Funny old day – A writer’s view of swings and roundabouts.

Posted: February 8, 2011 in Random Posts

Funny old day, today. My crime novel, Burn, Baby, Burn started life eight years ago when I decided to test out the idea that ‘everyone has a book in them.’

It took over my life, well a year of my life, but I finished it then more or less ignored it for a year or two. Or three, or four, or five, actually.

I eventually took up writing again, wrote two more novels, which won a couple of competitions for new writers, you know the sort of thing I mean – best unpublished novel by a man living in a ruined old house in rural Spain and the like – but never even suggested they would ever earn their keep.

18 months ago, unable to go out after operations on both knees, I joined the writers’ site, Authonomy with my original book, by then entitled ‘Mummy’s Boy.’ After a nervous breakdown or two along the way it eventually received a Gold Medal as one of the top five books on the site.

Post-Authonomy, I submitted the book to agents, publishers, built up a splendid collection of rejections. A few were scribbled notes from people who’d probably not read past the first paragraph, but mostly they were encouraging.

If rejection can ever be ‘encouraging.’

I learnt to look for familiar phrases: shows great promise, liked it, didn’t love it, in the present financial climate – these words, or variations on the theme, were part of virtually every letter.

In mid-January I decided on a different approach. I still had the whole manuscript out, being looked at by an agent and a publisher, but I took the plunge and ‘made’ an e-book. It’s the future, isn’t it? Books that can be read on a Kindle, an i-Pad, a laptop, a PC, even on a mobile ‘phone. ‘Proper’ writers do it, why shouldn’t I at least test the water?

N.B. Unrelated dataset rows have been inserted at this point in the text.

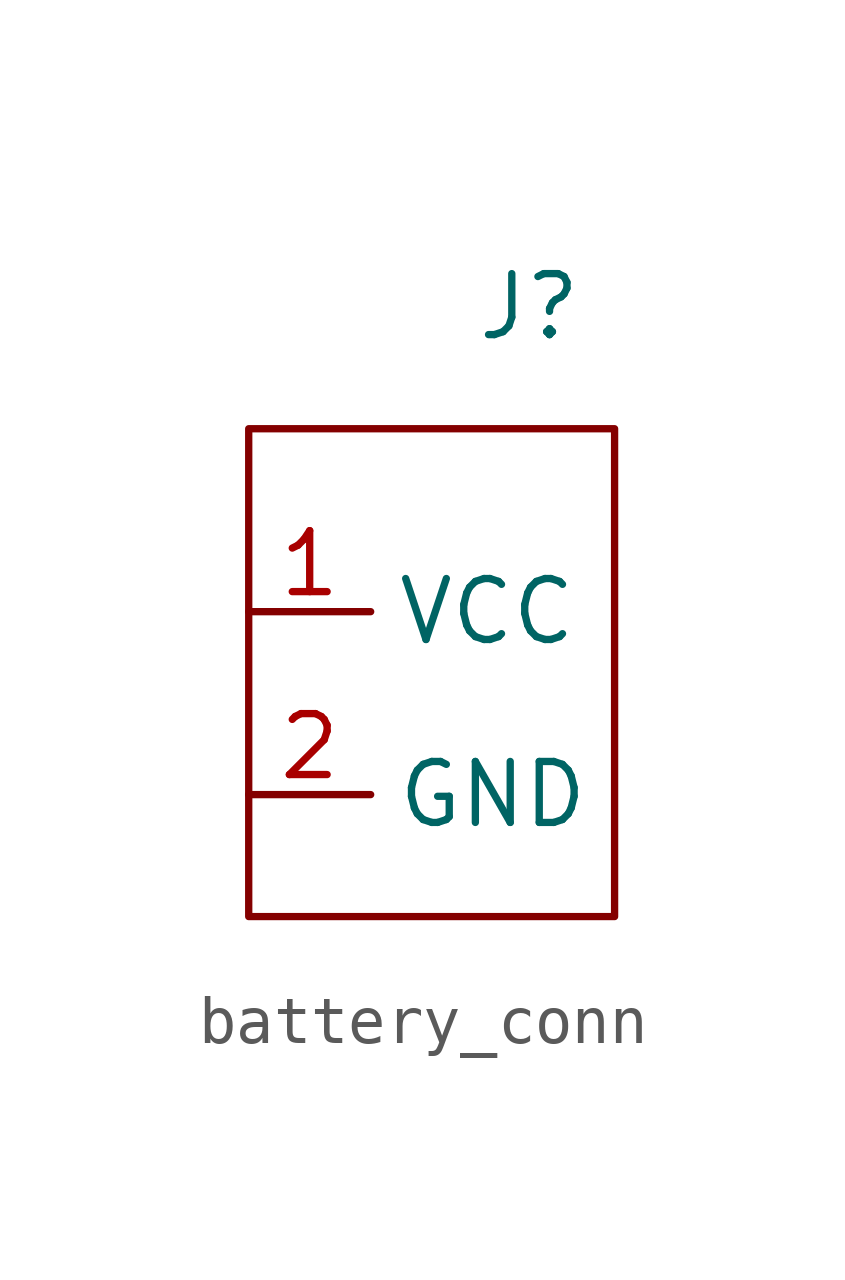
<source format=kicad_sym>
(kicad_symbol_lib
  (version 20231120)
  (generator "kicad_symbol_editor")
  (generator_version "8.0")
  (symbol "battery_conn"
    (property "Reference" "J"
      (at 2.032 7.62 0)
      (effects (font (size 1.27 1.27))))
    (property "Value" ""
      (at -2.54 0 0)
      (effects (font (size 1.27 1.27))))
    (symbol "battery_conn_0_1"
      (rectangle (start -3.81 5.08) (end 3.81 -5.08) (stroke (width 0) (type default)) (fill (type none))))
    (symbol "battery_conn_1_1"
      (pin power_out line (at -3.81 1.27 0) (length 2.54) (name "VCC" (effects (font (size 1.27 1.27)))) (number "1" (effects (font (size 1.27 1.27)))))
      (pin power_out line (at -3.81 -2.54 0) (length 2.54) (name "GND" (effects (font (size 1.27 1.27)))) (number "2" (effects (font (size 1.27 1.27))))))))
</source>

This morning I had a reply from a publisher who had been looking at my manuscript for weeks. He’s clearly read it, all of it, and provided me with a very useful critique. The final sentence ‘We like it, we don’t love it’ was familiar territory.

A downer then, another setback?

Well, yes and no.

You see, the e-book is doing rather well out in the mysterious world of cyberspace. Since I toddled off to bed last night I’ve sold 103 copies of my book. One hundred and three! Many of them while I was asleep.

Burn, Baby Burn is the 14th, yes, that’s fourteenth biggest-selling book on the Amazon Kindle Thriller charts. The books above mine, well if I say I’ve heard of all the authors, many of them being household names, you’ll see how ecstatic I am.

The e-book was only ever intended to widen my readership, get me noticed. It’s certainly doing that! I’m a complete novice, no idea about how to go about marketing, publicity, all that stuff, don’t have a major publishing house behind me.

None of that.

Swings and roundabouts, eh? Knocked back one minute, over the moon next.

Wonder what the next 24 hours will bring.

Comments
  1. :) Yay! I am inspired.

    I might even have a go at a proper book myself – the poetry is selling like pork pies in a bar mitzvah – in other words very sporadically to people who seem to be checking nobody is looking and then rushing off quickly to consume in private before their secret shame is revealed.

    Mind you – your stuff is awesome – even if I did write a proper book it wouldn’t be anywhere near as good. But I still might see what happens – just to say I finally finished one.

    Any writer that can lure me back into reading gritty violent stuff again has got to be a master of the written word. You are the only one who managed it.

  2. [...] This post was mentioned on Twitter by Michele Brenton, Jake Barton. Jake Barton said: Funny old day – A writer’s view of swings and roundabouts. http://wp.me/p1fTGg-58 [...]

  3. Barbara Mayo-Neville says:

    Alot of life is like that–swings and roundabouts! But the sale of your book takes no one who has read it by surprise. This is a marvelous book. The tension simply keeps the reader turning the page…even if it is digitally!

  4. Toby Neal says:

    Great story and thanks for sharing, Jake!